Cold turkey
13 May 2004
In a recent article, Kurt Vonnegut demonstrates his chillingly accurate understanding of our present condition:
"About my own history of foreign substance abuse. I've been a coward about heroin and cocaine and LSD and so on, afraid they might put me over the edge. I did smoke a joint of marijuana one time with Jerry Garcia and the Grateful Dead, just to be sociable. It didn't seem to do anything to me, one way or the other, so I never did it again. And by the grace of God, or whatever, I am not an alcoholic, largely a matter of genes. I take a couple of drinks now and then, and will do it again tonight. But two is my limit. No problem.
I am of course notoriously hooked on cigarettes. I keep hoping the things will kill me.
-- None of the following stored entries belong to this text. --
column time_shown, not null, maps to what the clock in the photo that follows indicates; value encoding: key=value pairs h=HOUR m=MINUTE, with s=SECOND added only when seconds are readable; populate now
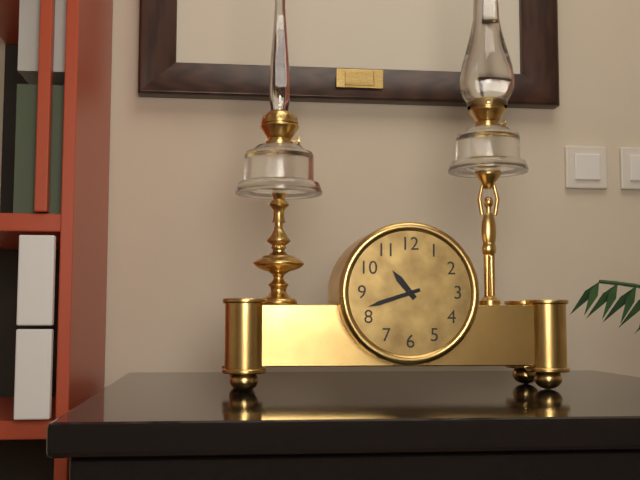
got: h=10 m=42
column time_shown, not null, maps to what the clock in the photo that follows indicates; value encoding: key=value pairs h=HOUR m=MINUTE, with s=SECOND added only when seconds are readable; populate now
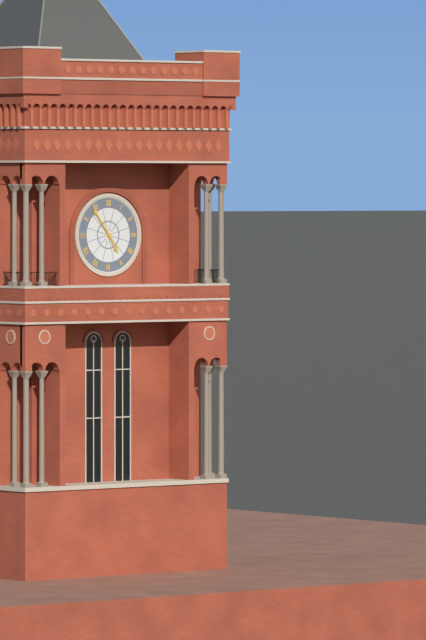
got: h=4 m=54
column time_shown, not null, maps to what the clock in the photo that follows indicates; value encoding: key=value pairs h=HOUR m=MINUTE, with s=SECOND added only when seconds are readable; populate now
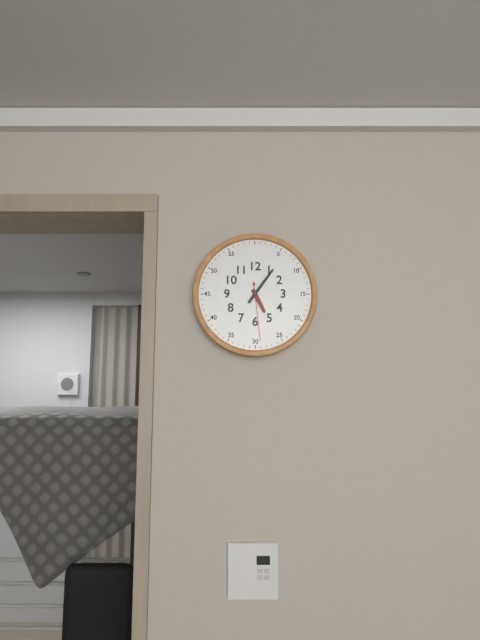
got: h=5 m=6 s=29
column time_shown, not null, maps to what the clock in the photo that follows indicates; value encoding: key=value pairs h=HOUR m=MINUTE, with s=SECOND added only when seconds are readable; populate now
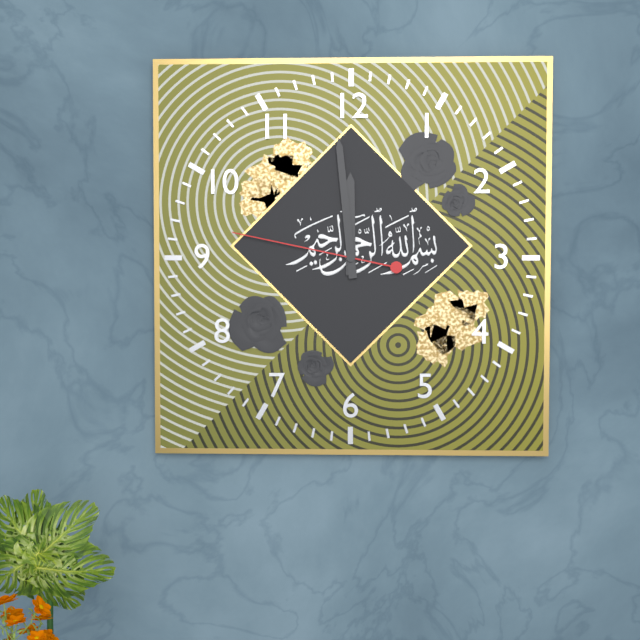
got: h=11 m=59 s=47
A fire at one end and a fool at the other.
But I'll tell you one thing: I once had a high that not even crack cocaine could match. That was when I got my first driver's license! Look out, world, here comes Kurt Vonnegut.
And my car back then, a Studebaker, as I recall, was powered, as are almost all means of transportation and other machinery today, and electric power plants and furnaces, by the most abused and addictive and destructive drugs of all: fossil fuels.
When you got here, even when I got here, the industrialized world was already hopelessly hooked on fossil fuels, and very soon now there won't be any more of those. Cold turkey.
Can I tell you the truth? I mean this isn't like TV news, is it?
Here's what I think the truth is: We are all addicts of fossil fuels in a state of denial, about to face cold turkey.
And like so many addicts about to face cold turkey, our leaders are now committing violent crimes to get what little is left of what we're hooked on."